YOUR ASSIGNMENT: Output only the lines from the start of the entries through the line holding "- Метка места, откуда получен документ". Each line must match the original exactly.

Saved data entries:
┌──

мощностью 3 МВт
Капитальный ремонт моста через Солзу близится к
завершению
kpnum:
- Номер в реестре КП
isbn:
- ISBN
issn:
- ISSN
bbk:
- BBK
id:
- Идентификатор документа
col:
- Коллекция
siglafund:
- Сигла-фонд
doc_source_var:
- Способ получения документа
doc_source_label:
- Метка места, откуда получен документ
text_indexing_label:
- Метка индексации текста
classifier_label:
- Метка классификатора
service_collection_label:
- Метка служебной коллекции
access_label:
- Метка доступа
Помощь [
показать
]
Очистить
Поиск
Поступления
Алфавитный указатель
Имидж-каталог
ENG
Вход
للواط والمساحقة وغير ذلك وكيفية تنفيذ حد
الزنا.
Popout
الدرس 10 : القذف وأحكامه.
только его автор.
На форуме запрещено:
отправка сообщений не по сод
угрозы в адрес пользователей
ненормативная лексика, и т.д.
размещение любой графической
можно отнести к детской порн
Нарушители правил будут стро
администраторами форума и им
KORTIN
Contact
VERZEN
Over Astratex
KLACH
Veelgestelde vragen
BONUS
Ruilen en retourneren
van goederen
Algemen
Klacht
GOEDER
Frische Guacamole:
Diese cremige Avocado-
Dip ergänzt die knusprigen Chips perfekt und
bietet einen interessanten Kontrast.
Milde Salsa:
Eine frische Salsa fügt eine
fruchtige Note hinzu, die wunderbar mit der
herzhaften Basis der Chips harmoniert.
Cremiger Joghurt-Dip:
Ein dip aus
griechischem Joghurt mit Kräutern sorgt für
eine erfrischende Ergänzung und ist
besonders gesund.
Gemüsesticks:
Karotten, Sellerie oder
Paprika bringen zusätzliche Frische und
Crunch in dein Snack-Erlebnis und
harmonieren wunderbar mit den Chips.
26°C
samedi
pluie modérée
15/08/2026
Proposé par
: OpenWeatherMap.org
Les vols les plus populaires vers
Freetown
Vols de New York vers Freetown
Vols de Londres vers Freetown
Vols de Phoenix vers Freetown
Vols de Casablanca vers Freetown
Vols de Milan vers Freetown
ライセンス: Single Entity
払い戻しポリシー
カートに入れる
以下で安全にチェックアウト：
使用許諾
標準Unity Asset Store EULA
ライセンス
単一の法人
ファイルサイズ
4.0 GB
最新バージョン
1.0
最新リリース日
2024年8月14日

└──

EXERCISE OUTPUT:
мощностью 3 МВт
Капитальный ремонт моста через Солзу близится к
завершению
kpnum:
- Номер в реестре КП
isbn:
- ISBN
issn:
- ISSN
bbk:
- BBK
id:
- Идентификатор документа
col:
- Коллекция
siglafund:
- Сигла-фонд
doc_source_var:
- Способ получения документа
doc_source_label:
- Метка места, откуда получен документ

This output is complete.